O julgamento, ocorrido em Brasília, marca um novo posicionamento para a execução de processos trabalhistas. Conforme a determinação, o juiz responsável pelo caso precisa assegurar que o devedor receba, pelo menos, o equivalente a um salário mínimo nacional vigente para garantir sua própria sobrevivência.
Mudanças causadas pela decisão do TST
Muitos tribunais regionais consideravam salários e benefícios previdenciários impenhoráveis anteriormente, baseando-se no Código de Processo Civil (CPC) de 2015. Contudo, o relator do caso, ministro Mauricio Godinho Delgado, esclareceu que o crédito trabalhista possui natureza alimentar.
O ministro reforçou que o artigo 833 do CPC prevê uma exceção específica para o pagamento de prestações alimentícias. Como o débito trabalhista garante o sustento do trabalhador e de sua família, ele se enquadra nessa categoria, o que autoriza a constrição judicial de valores.
Aplicação prática do Tema 75
A decisão da 3ª Turma segue rigorosamente o Tema 75 dos Recursos de Revista Repetitivos do TST. Este precedente vinculante valida a penhora de salário para a quitação de débitos judiciais, desde que o magistrado observe dois critérios fundamentais.
Primeiramente, a medida não pode ultrapassar 50% da renda líquida do executado. Além disso, a Justiça deve garantir ao devedor o recebimento de um salário mínimo legal. Dessa forma, o juiz da execução analisará a realidade de cada processo para definir o percentual de desconto, podendo fixar valores menores caso a situação financeira do devedor exija maior proteção.

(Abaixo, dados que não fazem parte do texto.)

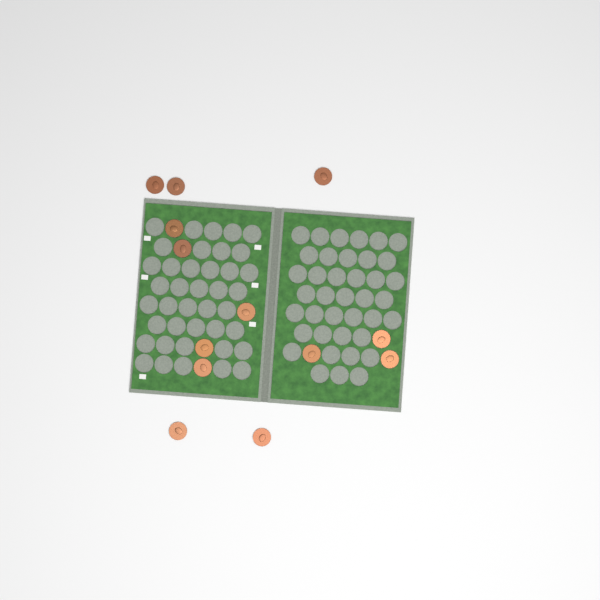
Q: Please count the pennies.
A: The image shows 13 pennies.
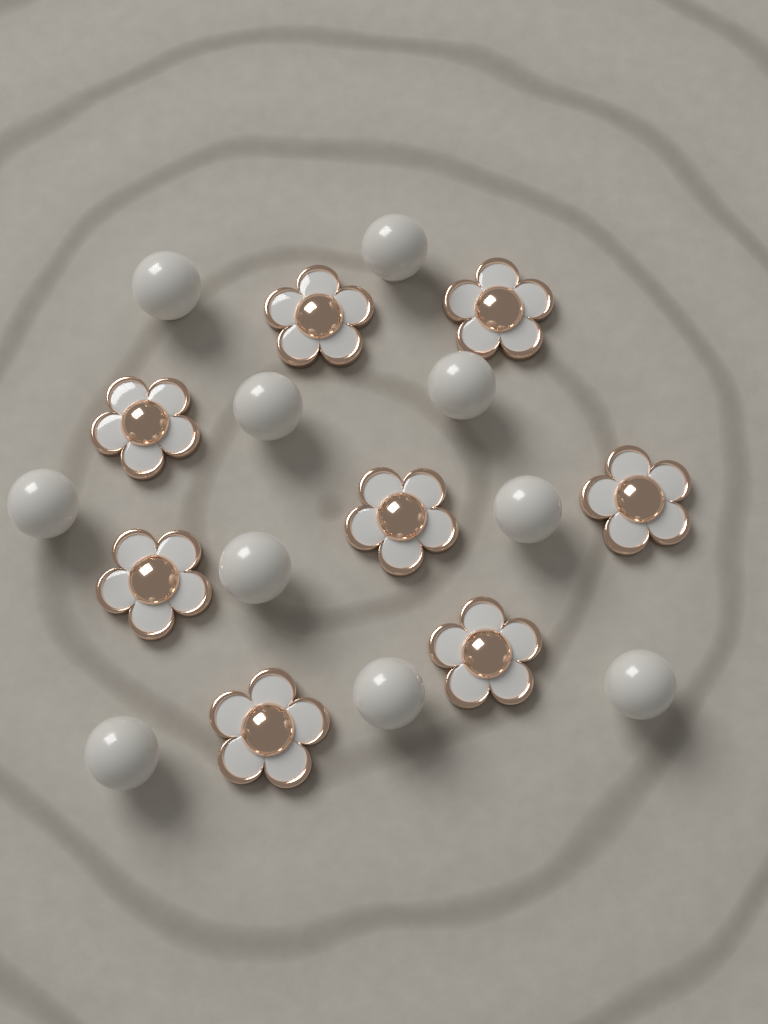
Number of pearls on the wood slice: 10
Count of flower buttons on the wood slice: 8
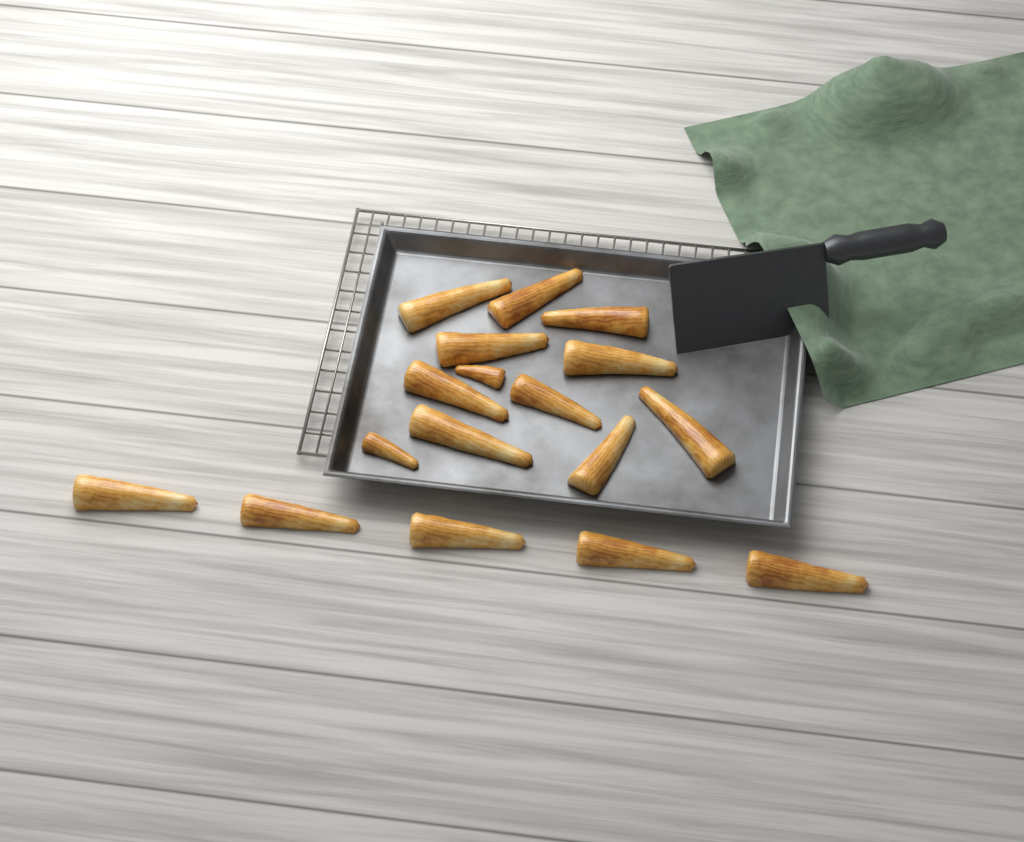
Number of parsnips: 17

Origem do processo e a reforma no TST
O caso teve início no Tribunal Regional do Trabalho da 2ª Região (TRT-2), em São Paulo. O juízo de primeiro grau negou inicialmente o pedido para investigar rendimentos junto ao INSS por considerar salários bens intocáveis. O TRT-2 manteve a negativa com o argumento de que créditos trabalhistas não configurariam prestação alimentícia em sentido estrito.
Após o recurso ao TST, os ministros reverteram a decisão regional. A Corte Superior indicou que o tribunal de origem contrariava precedentes obrigatórios. Portanto, o TST reforça a necessidade de uniformização das decisões judiciais em todo o país, o que aumenta a segurança jurídica para credores e devedores.
A expectativa atual reside no ajuste de jurisprudência dos tribunais regionais que ainda resistem à penhora de rendimentos. Esse alinhamento evita que cortes superiores anulem decisões divergentes futuramente.